Nachi Eyal
Nachi EyalLegal Forum for the Land of Israel

The Legal Forum for the Land of Israel says the State Attorney's Office (SAO) and Attorney General Yehuda Weinstein have put politics before professionalism in the matter of Migron.

The Forum asked Prime Minister Binyamin Netanyahu to devote time in the next cabinet meeting to a discussion of the professional behavior of the SAO and the AG in legal proceedings regarding the community of Migron.

Forum Director Nachi Eyal accused the Justice Ministry officials of purposely disobeying the government's decisions in the way they presented the official position on Migron in the High Court

Supreme Court President Asher Gronis ruled Friday that the planned demolition of homes in Migron will be postponed by at least 20 days.

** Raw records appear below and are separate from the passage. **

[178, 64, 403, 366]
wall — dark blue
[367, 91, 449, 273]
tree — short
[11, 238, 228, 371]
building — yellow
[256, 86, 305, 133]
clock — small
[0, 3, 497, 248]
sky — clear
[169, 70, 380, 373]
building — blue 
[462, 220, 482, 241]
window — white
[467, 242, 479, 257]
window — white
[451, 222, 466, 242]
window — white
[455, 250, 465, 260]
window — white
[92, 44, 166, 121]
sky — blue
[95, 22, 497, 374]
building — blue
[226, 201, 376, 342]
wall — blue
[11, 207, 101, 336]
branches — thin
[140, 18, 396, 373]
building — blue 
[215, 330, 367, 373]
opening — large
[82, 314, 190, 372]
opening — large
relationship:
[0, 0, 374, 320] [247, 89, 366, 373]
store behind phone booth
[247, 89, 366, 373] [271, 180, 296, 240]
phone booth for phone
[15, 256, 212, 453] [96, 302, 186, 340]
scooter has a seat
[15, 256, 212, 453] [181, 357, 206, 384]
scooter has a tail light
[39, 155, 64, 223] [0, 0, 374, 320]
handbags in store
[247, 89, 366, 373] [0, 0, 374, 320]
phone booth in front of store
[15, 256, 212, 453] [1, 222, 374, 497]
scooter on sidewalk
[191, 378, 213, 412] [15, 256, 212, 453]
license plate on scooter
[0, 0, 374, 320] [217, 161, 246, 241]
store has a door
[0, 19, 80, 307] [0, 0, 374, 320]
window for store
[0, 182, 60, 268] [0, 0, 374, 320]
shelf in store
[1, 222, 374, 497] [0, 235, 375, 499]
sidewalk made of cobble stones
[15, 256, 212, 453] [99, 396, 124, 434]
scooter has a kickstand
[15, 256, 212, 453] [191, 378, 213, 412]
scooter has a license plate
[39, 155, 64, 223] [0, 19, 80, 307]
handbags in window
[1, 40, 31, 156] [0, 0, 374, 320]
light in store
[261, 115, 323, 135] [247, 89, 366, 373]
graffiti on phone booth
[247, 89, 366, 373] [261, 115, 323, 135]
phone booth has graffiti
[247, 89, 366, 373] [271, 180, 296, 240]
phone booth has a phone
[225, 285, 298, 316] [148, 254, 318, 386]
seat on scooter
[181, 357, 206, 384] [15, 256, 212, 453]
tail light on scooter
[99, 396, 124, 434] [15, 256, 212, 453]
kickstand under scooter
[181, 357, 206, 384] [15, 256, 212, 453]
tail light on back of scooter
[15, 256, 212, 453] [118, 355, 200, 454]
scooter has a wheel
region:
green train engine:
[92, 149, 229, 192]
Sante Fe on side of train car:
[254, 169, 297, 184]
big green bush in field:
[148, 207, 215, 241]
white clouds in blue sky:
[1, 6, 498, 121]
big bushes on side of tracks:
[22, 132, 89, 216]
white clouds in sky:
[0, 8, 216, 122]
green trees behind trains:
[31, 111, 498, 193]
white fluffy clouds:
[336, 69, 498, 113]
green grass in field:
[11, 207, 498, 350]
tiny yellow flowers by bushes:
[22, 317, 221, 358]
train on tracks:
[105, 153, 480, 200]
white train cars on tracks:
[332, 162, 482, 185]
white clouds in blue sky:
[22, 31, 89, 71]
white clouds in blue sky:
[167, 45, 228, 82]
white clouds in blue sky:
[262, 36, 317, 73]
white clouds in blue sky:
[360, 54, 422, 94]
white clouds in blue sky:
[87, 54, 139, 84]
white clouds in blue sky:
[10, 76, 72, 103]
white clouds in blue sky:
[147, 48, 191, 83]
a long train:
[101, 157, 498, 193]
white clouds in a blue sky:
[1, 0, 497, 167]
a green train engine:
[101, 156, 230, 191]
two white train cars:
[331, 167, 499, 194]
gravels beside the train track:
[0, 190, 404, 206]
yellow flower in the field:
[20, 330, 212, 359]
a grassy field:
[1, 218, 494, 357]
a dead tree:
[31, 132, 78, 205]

Eyal said the SAO department in charge of high court motions had engaged in "shameful and subversive behavior" vis-à-vis the government and the Ministerial Committee on Settlement.

"Despite a clear decision by the ministerial committee according to which Migron must not be touched before the residents' claims regarding purchase of the land are heard, the SAO did not raise the matter forcefully as required before the High Court judges," he accused.

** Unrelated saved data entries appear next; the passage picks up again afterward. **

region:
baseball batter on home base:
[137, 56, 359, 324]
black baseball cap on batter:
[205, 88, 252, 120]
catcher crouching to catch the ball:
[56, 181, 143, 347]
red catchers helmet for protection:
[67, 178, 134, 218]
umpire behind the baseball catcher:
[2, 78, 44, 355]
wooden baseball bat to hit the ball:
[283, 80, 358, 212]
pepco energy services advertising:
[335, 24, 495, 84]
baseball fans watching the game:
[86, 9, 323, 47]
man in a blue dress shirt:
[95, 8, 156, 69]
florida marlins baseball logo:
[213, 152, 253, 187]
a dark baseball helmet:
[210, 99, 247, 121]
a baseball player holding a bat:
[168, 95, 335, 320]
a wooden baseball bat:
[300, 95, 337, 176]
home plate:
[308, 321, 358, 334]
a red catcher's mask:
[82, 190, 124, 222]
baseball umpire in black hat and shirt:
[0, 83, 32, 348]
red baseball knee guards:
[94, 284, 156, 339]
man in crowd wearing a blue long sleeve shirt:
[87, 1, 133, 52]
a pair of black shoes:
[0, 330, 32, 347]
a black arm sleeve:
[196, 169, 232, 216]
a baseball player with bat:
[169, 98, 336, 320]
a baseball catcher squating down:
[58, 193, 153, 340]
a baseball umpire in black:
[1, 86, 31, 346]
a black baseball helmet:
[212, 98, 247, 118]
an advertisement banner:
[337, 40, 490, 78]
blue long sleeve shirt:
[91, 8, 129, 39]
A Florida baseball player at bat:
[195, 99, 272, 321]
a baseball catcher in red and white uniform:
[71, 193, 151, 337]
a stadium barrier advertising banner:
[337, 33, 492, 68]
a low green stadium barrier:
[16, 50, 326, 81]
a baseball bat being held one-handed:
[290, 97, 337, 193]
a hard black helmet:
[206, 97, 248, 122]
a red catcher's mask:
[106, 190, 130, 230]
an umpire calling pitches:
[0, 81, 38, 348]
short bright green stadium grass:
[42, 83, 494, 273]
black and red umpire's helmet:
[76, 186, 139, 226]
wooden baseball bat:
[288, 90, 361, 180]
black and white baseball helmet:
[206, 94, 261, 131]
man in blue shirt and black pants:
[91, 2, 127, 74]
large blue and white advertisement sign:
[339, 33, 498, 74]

The SAO's behavior is "serial and intentional," Eyal added.

"If Attorney General Weinstein and the director of the High Court Motions Department can't represent the government's position, they had better resign from their positions and be the next names in the Meretz list for Knesset, right after Talia Sasson," he jabbed.

Sasson, who held a senior position in the SAO, wrote an antagonistic report on "illegal outposts" in 2005, which has served since then to justify demolition of Jewish homes in Judea and Samaria (Yehuda and Shomron). She joined Meretz and ran in its Knesset list in 2009 – thus lending support to the oft-stated nationalist complaint that the Justice Department is politically slanted to the extreme left.

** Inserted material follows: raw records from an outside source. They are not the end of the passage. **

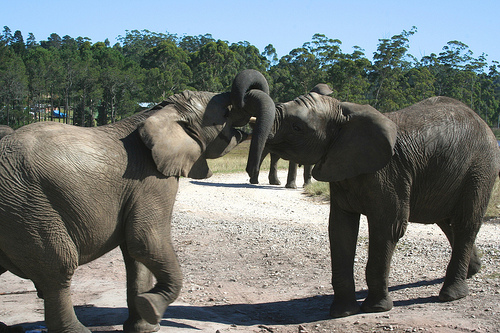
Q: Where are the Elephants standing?
A: A gravel road.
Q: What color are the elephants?
A: Gray.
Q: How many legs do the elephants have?
A: Four.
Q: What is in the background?
A: Trees.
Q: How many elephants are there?
A: Three.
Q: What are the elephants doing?
A: Twisting trunks.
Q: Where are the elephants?
A: At the zoo.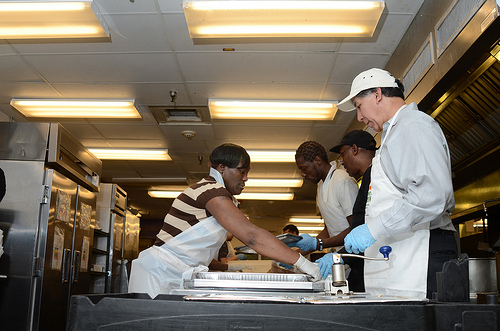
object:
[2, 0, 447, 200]
ceiling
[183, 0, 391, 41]
bulbs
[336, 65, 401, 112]
cap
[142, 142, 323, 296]
people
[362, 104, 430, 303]
apron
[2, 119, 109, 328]
fridges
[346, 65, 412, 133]
head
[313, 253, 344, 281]
gloves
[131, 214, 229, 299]
apron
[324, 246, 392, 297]
can opener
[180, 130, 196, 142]
fire alarm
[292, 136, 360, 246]
worker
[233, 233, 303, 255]
tray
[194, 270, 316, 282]
container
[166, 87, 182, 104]
sprinkler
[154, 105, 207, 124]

The High Court a year ago ordered the Migron homes to be demolished because they were built on land alleged to be owned by Arabs. It was disclosed three weeks ago that most of the land has since been bought by the Israeli residents from the alleged owners, and a the cabinet's Committee on Jewish Settlement in Judea and Samaria has said it will not object to a petition by 17 of the Migron families whose homes are on the land that was bought thus.